(Lines of data)
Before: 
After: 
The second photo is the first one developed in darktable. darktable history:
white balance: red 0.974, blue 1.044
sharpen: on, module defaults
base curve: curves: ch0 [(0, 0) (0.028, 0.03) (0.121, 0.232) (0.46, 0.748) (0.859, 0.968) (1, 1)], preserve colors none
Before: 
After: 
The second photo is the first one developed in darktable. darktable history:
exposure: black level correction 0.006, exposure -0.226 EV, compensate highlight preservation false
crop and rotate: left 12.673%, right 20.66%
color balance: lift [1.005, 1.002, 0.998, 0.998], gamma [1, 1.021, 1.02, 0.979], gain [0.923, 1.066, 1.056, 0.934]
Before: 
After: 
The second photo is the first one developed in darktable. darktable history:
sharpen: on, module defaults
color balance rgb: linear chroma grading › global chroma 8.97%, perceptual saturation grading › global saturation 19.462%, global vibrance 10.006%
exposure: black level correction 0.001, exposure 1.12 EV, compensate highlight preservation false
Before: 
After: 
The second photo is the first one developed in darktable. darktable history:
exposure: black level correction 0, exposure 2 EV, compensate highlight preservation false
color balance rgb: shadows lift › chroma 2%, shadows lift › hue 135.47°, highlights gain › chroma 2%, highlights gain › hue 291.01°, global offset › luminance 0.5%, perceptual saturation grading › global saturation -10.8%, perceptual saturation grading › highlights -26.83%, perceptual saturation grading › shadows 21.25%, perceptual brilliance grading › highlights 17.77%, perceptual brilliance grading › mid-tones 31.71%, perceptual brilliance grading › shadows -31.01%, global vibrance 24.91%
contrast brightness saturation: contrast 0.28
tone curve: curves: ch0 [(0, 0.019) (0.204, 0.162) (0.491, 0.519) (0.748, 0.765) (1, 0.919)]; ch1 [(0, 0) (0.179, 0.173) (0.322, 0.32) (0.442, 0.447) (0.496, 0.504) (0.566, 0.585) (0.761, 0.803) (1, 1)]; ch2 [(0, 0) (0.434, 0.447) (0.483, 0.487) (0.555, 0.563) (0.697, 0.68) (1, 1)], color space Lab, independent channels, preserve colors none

> _Required task_
Echo the entries above word for word, from the start through the line containing "base curve: curves: ch0".

> _Response to this task_
Before: 
After: 
The second photo is the first one developed in darktable. darktable history:
white balance: red 0.974, blue 1.044
sharpen: on, module defaults
base curve: curves: ch0 [(0, 0) (0.028, 0.03) (0.121, 0.232) (0.46, 0.748) (0.859, 0.968) (1, 1)], preserve colors none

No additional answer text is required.